Pauvres de nous

Actions sociales à Namur hier et aujourd’hui

L’hospice d’Harscamp qui ouvre ses portes à Namur en 1812 est représentatif du mouvement de médicalisation qui se joue alors à l’échelle européenne. Les médecins et pharmaciens engagés par les institutions de bienfaisance tirent profit d’une formation professionnelle de plus en plus spécialisée. Pour sa part, le personnel infirmier continue à être recruté parmi des ordres religieux,  dont le dévouement jour et nuit reste le principal atout.

D’emblée, le bâtiment qui abrite l’hospice d’Harscamp répond aux préceptes hygiénistes de l’époque : le règlement prévoit des infirmeries distinctes pour les hommes et les femmes et une aération des chambres 4 heures par jour. Au XIXème siècle, l’assainissement de l’air est considéré comme le meilleur moyen de lutter contre miasmes et épidémies. L’article 10 stipule, en outre, que « l’ancienne draperie du couvent des récollets, et qui est isolé des autres est réservé pour, au besoin, servir aux maladies contagieuses ». Dans ce nouvel environnement, il n’est pas étonnant que la direction d’Harscamp se montre soucieuse, dès la seconde moitié du XIXe siècle, de dresser un relevé systématique des pensionnaires malades, ainsi que des types et causes des affections.

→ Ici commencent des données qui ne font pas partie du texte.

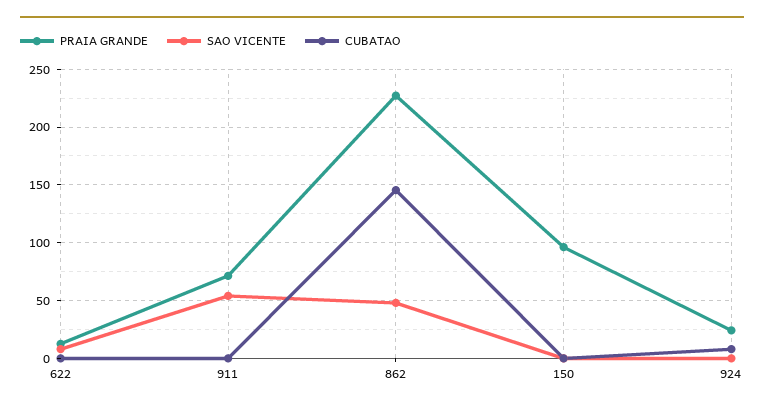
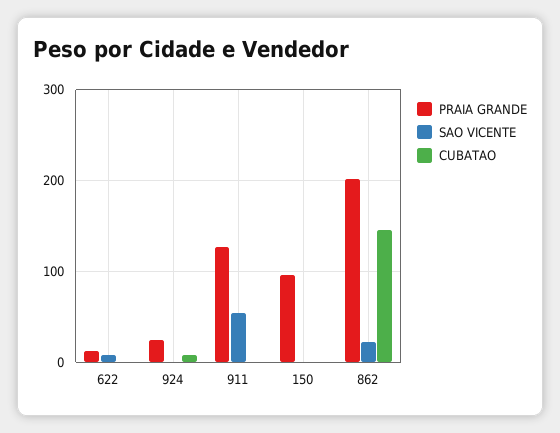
  {
    "PRAIA GRANDE": {
      "622": 10,
-     "911": 70,
+     "911": 130,
-     "862": 230,
+     "862": 200,
      "150": 100,
      "924": 20
    },
    "SAO VICENTE": {
      "622": 10,
      "911": 50,
-     "862": 50,
+     "862": 20,
      "150": 0,
      "924": 0
    },
    "CUBATAO": {
      "622": 0,
      "911": 0,
      "862": 150,
      "150": 0,
      "924": 10
    }
  }

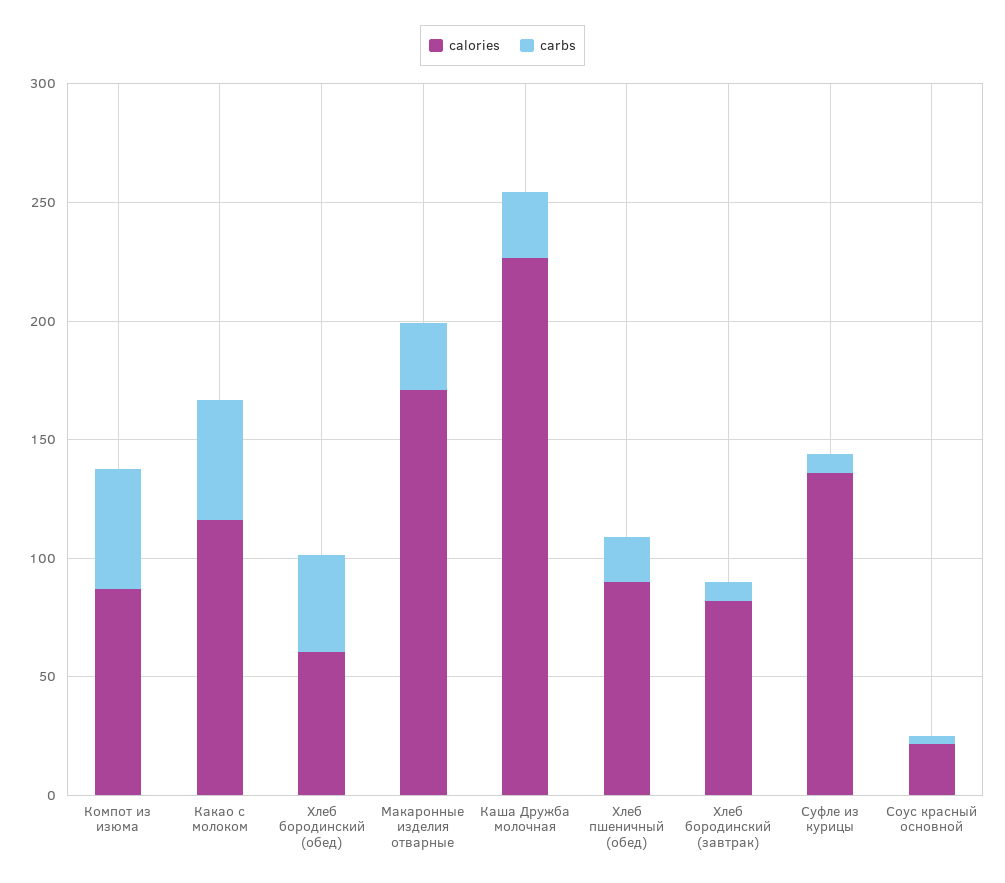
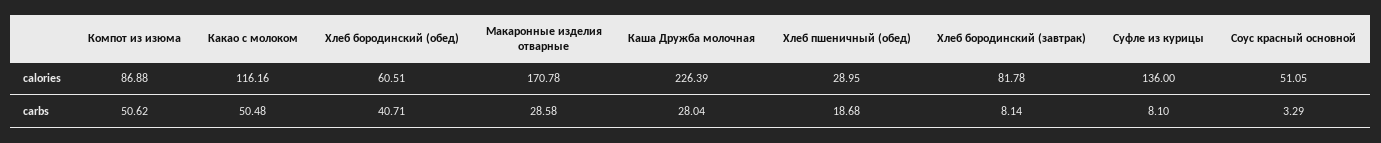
  {
    "calories": {
      "Компот из изюма": 86.88,
      "Какао с молоком": 116.16,
      "Хлеб бородинский (обед)": 60.51,
      "Макаронные изделия отварные": 170.78,
      "Каша Дружба молочная": 226.39,
-     "Хлеб пшеничный (обед)": 90,
+     "Хлеб пшеничный (обед)": 28.95,
      "Хлеб бородинский (завтрак)": 81.78,
      "Суфле из курицы": 136,
-     "Соус красный основной": 20
+     "Соус красный основной": 51.05
    },
    "carbs": {
      "Компот из изюма": 50.62,
      "Какао с молоком": 50.48,
      "Хлеб бородинский (обед)": 40.71,
      "Макаронные изделия отварные": 28.58,
      "Каша Дружба молочная": 28.04,
      "Хлеб пшеничный (обед)": 18.68,
      "Хлеб бородинский (завтрак)": 8.14,
      "Суфле из курицы": 8.1,
      "Соус красный основной": 3.29
    }
  }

En 1866, Namur est frappée par une épidémie de choléra. En ville, la maladie touche 1075 personnes et tue 501 d’entre elles. L’insalubrité des rues dépourvues d’égout, la promiscuité, le manque de nourriture et d’hygiène sont identifiées comme les causes essentielles de la propagation de la maladie, qui fait de nombreuses victimes au sein des hospices Saint-Gilles et Saint-Jacques. Implanté dans le quartier Saint-Nicolas où le choléra s’avère particulièrement cruel, l’hospice d’Harscamp échappe pourtant à l’épidémie. C’est qu’il prend rapidement des mesures pour diminuer les risques de contagion. Il supprime sa basse-cour, fait vider la fosse à fumier, augmente les rations de viande destinées aux pensionnaires et nomme un médecin-adjoint. Durant l’été 1866, un seul décès est à déplorer à l’hospice et n’a rien à voir avec le choléra.  

Conçu au début du XIXe siècle dans une préoccupation de médicalisation croissante, l’hospice d’Harscamp sera progressivement rattrapé dans ce domaine par les autres institutions namuroises. Il n’empêche qu’il aura fait figure d’exemple en matière de prévention d’épidémies aux effets jadis effroyables.

SOURCE : MORTIER, J., L’hospice d’Harscamp au XIXe siècle : vers une médicalisation et une hygiénisation ?, séminaire d’histoire contemporaine, UNamur, 2015.